Why did the Federal Reserve begin raising interest rates after seven years of keeping them near zero?
In March 2015, the FOMC indicated in its postmeeting statement that it anticipated that it would be appropriate to raise the target range for the federal funds rate when it had seen further improvement in the labor market and was reasonably confident that inflation would move back to its 2 percent objective over the medium term. In December 2015, the Committee judged that both of those tests had been met. Given the outlook for the economy and the fact that it takes time for policy actions to affect future economic outcomes, the Committee decided to raise its target for policy interest rates.
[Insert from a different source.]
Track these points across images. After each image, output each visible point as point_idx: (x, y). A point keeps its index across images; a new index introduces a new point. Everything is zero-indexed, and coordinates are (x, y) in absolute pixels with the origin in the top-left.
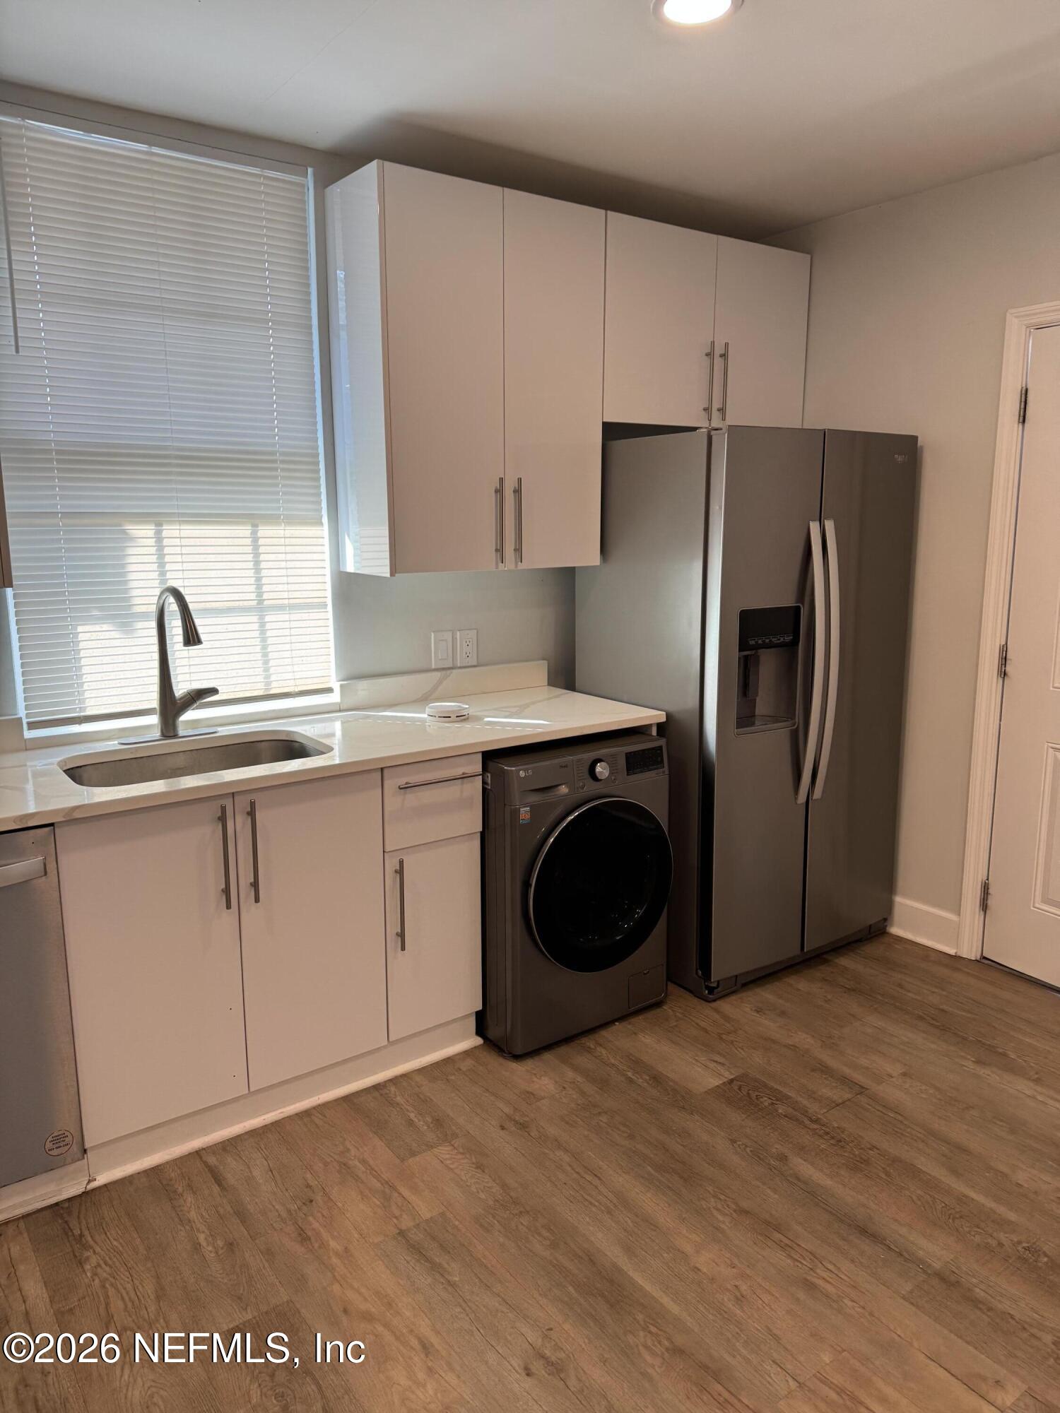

The Committee noted in its statement that monetary policy remains accommodative, thereby supporting further improvement in labor market conditions and a return to 2 percent inflation.
The Federal Reserve pursues policy to promote the goals of maximum employment and stable prices set forth by the Congress in the Federal Reserve Act. During the global financial crisis, the FOMC cut short-term interest rates to nearly zero. To promote economic recovery, the FOMC then undertook a series of large-scale asset purchase programs and used its communications about the path of future policy rates (known as forward guidance). Since October 2009, the unemployment rate has fallen from its peak of 10 percent to 5 percent in November 2015. Inflation--as measured by the increase in the price index for personal consumption expenditures--has generally run somewhat below the FOMC's objective of 2 percent, averaging about 1-1/2 percent since the recession began in late 2007. Inflation was especially low in 2015, held down by declines in energy prices and in prices of non-energy imports. However, with the economy having strengthened considerably, the FOMC is reasonably confident that inflation will move back to 2 percent as energy and import prices stabilize and the economic expansion continues.